O reverso do homem cordial é o antropófago. O conceito de homem cordial ou “homem bom” foi tomado por Sérgio Buarque do debate entre os antropofágicos e verde-amarelistas. Contra a radicalidade da antropofagia, os verde-amarelistas propuseram a “devoração cordial”. A cordialidade seria o fundo afetivo do comportamento brasileiro. Profundamente movidas pelos afetos e desafetos, as opiniões do Caetano maduro são descompensadas: “Osama Bin Laden é lindo”, “Fagner é uma besta”. Recentemente, Fagner deu uma entrevista, atacou Caetano e disse também que o ama. Caetano retrucou, numa entrevista para o Fantástico: “Nós somos cordiais, né?” O homem cordial aprendeu a manifestar-se contraditoriamente como Caetano e atacar Caetano.

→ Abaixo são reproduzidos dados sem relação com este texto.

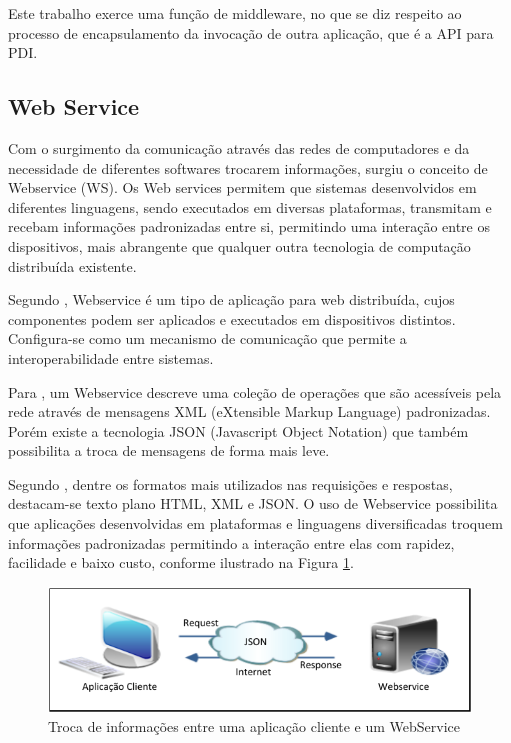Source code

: \documentclass[12pt]{article}
\begin{document}
Este trabalho exerce uma função de middleware, no que se diz respeito ao processo de encapsulamento da invocação de outra aplicação, que é a API para PDI.

\subsection{Web Service}

Com o surgimento da comunicação através das redes de computadores e da necessidade
de diferentes softwares trocarem informações, surgiu o conceito de Webservice (WS).
Os Web services permitem que sistemas desenvolvidos em diferentes linguagens,
sendo executados em diversas plataformas, transmitam e recebam informações
padronizadas entre si, permitindo uma interação entre os dispositivos, mais abrangente
que qualquer outra tecnologia de computação distribuída existente.

Segundo \cite{kalin:09}, Webservice é um tipo de aplicação para web distribuída,
cujos componentes podem ser aplicados e executados em dispositivos distintos.
Configura-se como um mecanismo de comunicação que permite a interoperabilidade
entre sistemas. 

Para \cite{kreger:01}, um Webservice descreve uma coleção de operações
que são acessíveis pela rede através de mensagens XML (eXtensible Markup Language)
padronizadas. Porém existe a tecnologia JSON (Javascript Object Notation) que
também possibilita a troca de mensagens de forma mais leve. 

Segundo \cite{sandoval:09}, dentre os
formatos mais utilizados nas requisições e respostas, destacam-se texto plano
HTML, XML e JSON. O uso de Webservice
possibilita que aplicações desenvolvidas em plataformas e linguagens diversificadas
troquem informações padronizadas permitindo a interação entre elas com rapidez,
facilidade e baixo custo, conforme ilustrado na Figura \ref{fig:exampleFigura1}.

\begin{figure}[ht]
	\centering
	\includegraphics[width=.8\textwidth]{figura1.png}
	\caption{Troca de informações entre uma aplicação cliente e um WebService}
	\label{fig:exampleFigura1}
\end{figure}
\end{document}
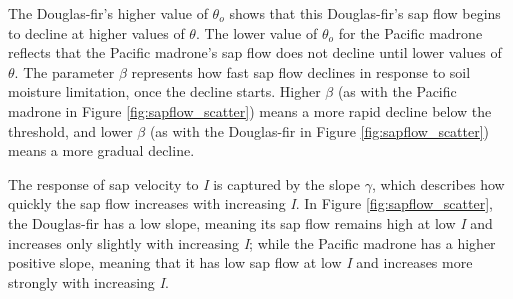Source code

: The Douglas-fir's higher value of $\theta_o$ shows that this Douglas-fir's sap flow begins to decline at higher values of $\theta$.  The lower value of $\theta_o$ for the Pacific madrone reflects that the Pacific madrone's sap flow does not decline until lower values of $\theta$.  The parameter $\beta$ represents how fast sap flow declines in response to soil moisture limitation, once the decline starts.  Higher $\beta$ (as with the Pacific madrone in Figure \ref{fig:sapflow_scatter}) means a more rapid decline below the threshold, and lower $\beta$ (as with the Douglas-fir in Figure \ref{fig:sapflow_scatter}) means a more gradual decline.

The response of sap velocity to \textit{I} is captured by the slope $\gamma$, which describes how quickly the sap flow increases with increasing \textit{I}.  In Figure \ref{fig:sapflow_scatter}, the Douglas-fir has a low slope, meaning its sap flow remains high at low \textit{I} and increases only slightly with increasing \textit{I}; while the Pacific madrone has a higher positive slope, meaning that it has low sap flow at low \textit{I} and increases more strongly with increasing \textit{I}.

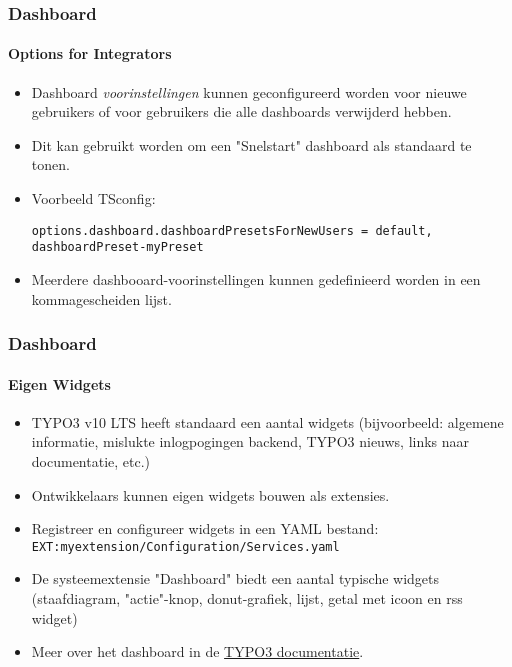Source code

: 
\begin{frame}[fragile]
	\frametitle{Dashboard}
	\framesubtitle{Options for Integrators}

	\lstset{basicstyle=\tiny\ttfamily}

	\begin{itemize}
		\item Dashboard \textit{voorinstellingen} kunnen geconfigureerd worden voor nieuwe gebruikers of voor gebruikers
			die alle dashboards verwijderd hebben.
		\item Dit kan gebruikt worden om een "Snelstart" dashboard als standaard te tonen.
		\item Voorbeeld TSconfig:

\vspace{-0.4cm}
\begin{lstlisting}
options.dashboard.dashboardPresetsForNewUsers = default, dashboardPreset-myPreset
\end{lstlisting}

		\item Meerdere dashbooard-voorinstellingen kunnen gedefinieerd worden in een kommagescheiden lijst.
	\end{itemize}

\end{frame}


\begin{frame}[fragile]
	\frametitle{Dashboard}
	\framesubtitle{Eigen Widgets}

	\begin{itemize}
		\item TYPO3 v10 LTS heeft standaard een aantal widgets\newline
			\smaller
				(bijvoorbeeld: algemene informatie, mislukte inlogpogingen backend, TYPO3 nieuws, links naar documentatie, etc.)
			\normalsize
		\item Ontwikkelaars kunnen eigen widgets bouwen als extensies.
		\item Registreer en configureer widgets in een YAML bestand:\newline
			\small
				\texttt{EXT:myextension/Configuration/Services.yaml}
			\normalsize
		\item De systeemextensie "Dashboard" biedt een aantal typische widgets\newline
			\smaller
				(staafdiagram, "actie"-knop, donut-grafiek, lijst, getal met icoon en rss widget)
			\normalsize
		\item Meer over het dashboard in de
			\href{https://docs.typo3.org/c/typo3/cms-dashboard/master/en-us/}{TYPO3 documentatie}.

	\end{itemize}

\end{frame}

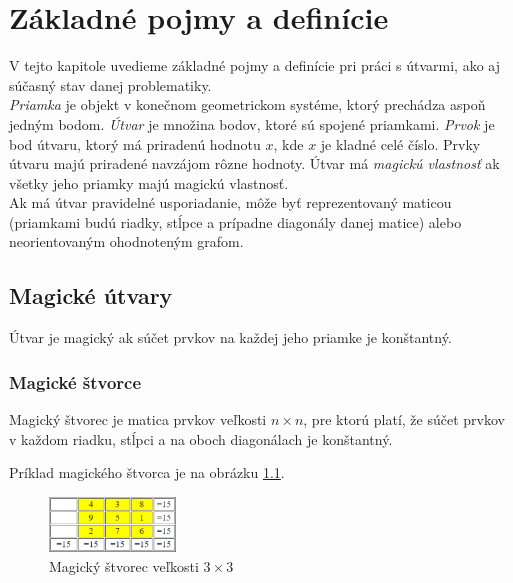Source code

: \chapter{Základné pojmy a definície}

\label{kap:definitions} %

V tejto kapitole uvedieme základné pojmy a definície pri práci s útvarmi, ako aj súčasný stav danej problematiky. \\

\textit{Priamka} je objekt v konečnom geometrickom systéme, ktorý prechádza aspoň jedným bodom. \textit{Útvar} je množina bodov, ktoré sú spojené priamkami. \textit{Prvok} je bod útvaru, ktorý má priradenú hodnotu $x$, kde $x$ je kladné celé číslo. Prvky útvaru majú priradené navzájom rôzne hodnoty. Útvar má \textit{magickú vlastnosť} ak všetky jeho priamky majú magickú vlastnosť. \\

Ak má útvar pravidelné usporiadanie, môže byť reprezentovaný maticou (priamkami budú riadky, stĺpce a prípadne diagonály danej matice) alebo neorientovaným ohodnoteným grafom.

\section{Magické útvary}
\begin{definition} Útvar je magický ak súčet prvkov na každej jeho priamke je konštantný.
\end{definition}

\subsection{Magické štvorce}
\begin{definition} Magický štvorec je matica prvkov veľkosti $n \times n$, pre ktorú platí, že súčet prvkov v každom riadku, stĺpci a na oboch diagonálach je konštantný.
\end{definition}

Príklad magického štvorca je na obrázku \ref{obr:fig_basic_magic_3x3}.

\begin{figure}[H]
\centerline{\includegraphics[width=0.3\textwidth]{images/basic_magic_3x3}}
\caption[Magický štvorec veľkosti $3 \times 3$]{Magický štvorec veľkosti $3 \times 3$ \cite{multimagie}}
\label{obr:fig_basic_magic_3x3}
\end{figure}

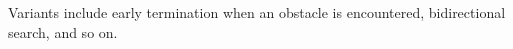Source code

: Variants include early termination when an obstacle is encountered, bidirectional search, and so on.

Essas mudanças bruscas de identidade não são visíveis no disco, exceto em O Herói. Nessa canção, um negro narra, num rap de conteúdo anti-rap, sua trajetória, do black power imitado dos EUA ao homem cordial que faz apologia do desenho da democracia racial brasileira. Depois do medo e da esperança, ou seja, depois da vitória do sistema de babilônia e do garçom de costeleta, o “herói” se redescobre como o homem cordial, numa transformação pouco explicada em um tipo que antes antagonizara. A letra O Herói oscilou entre duas posições extremas: o radical black power que renegou o Brasil o e o mestiço conservador, conformado em não lutar contra o racismo para não quebrar a tão propalada “democracia racial”. A menção ao governo Lula talvez remeta à trajetória de Gilberto Gil, que assumiu cargo público para fazer, no Ministério da Cultura, do-in antropológico em partes sensíveis da cultura brasileira. No governo do mesmo Lula que, quando surgiu em 1978, respondeu contraditoriamente a respeito de Gil & Caê para a Playboy: "Ah, eu não gosto, não. Não é o tipo de música que me agrada. Mas acho que a música que eles fazem ajudou a modificar alguma coisa. Mexe muito com o pessoal mais jovem. Só que eu não perco tempo ouvindo...Mas eles têm algumas músicas maravilhosas."Se alguns vêem Gil, por ser músico e funcionário público, como mariandradino, “le petit lion” Caetano pode ser melhor aproximado não a Oswald, mas a um Augusto Frederico Schmidt mais talentoso e alegórico: alguém que era ao mesmo tempo poeta, rico empresário, ex-integralista e amigo do presidente Juscelino Kubitscheck. Quem ouviu e estudou Sergeant Pepper´s em 1967 precisa agora meditar sobre o disco-paródia de Frank Zappa: “We´ re only on it for the money”.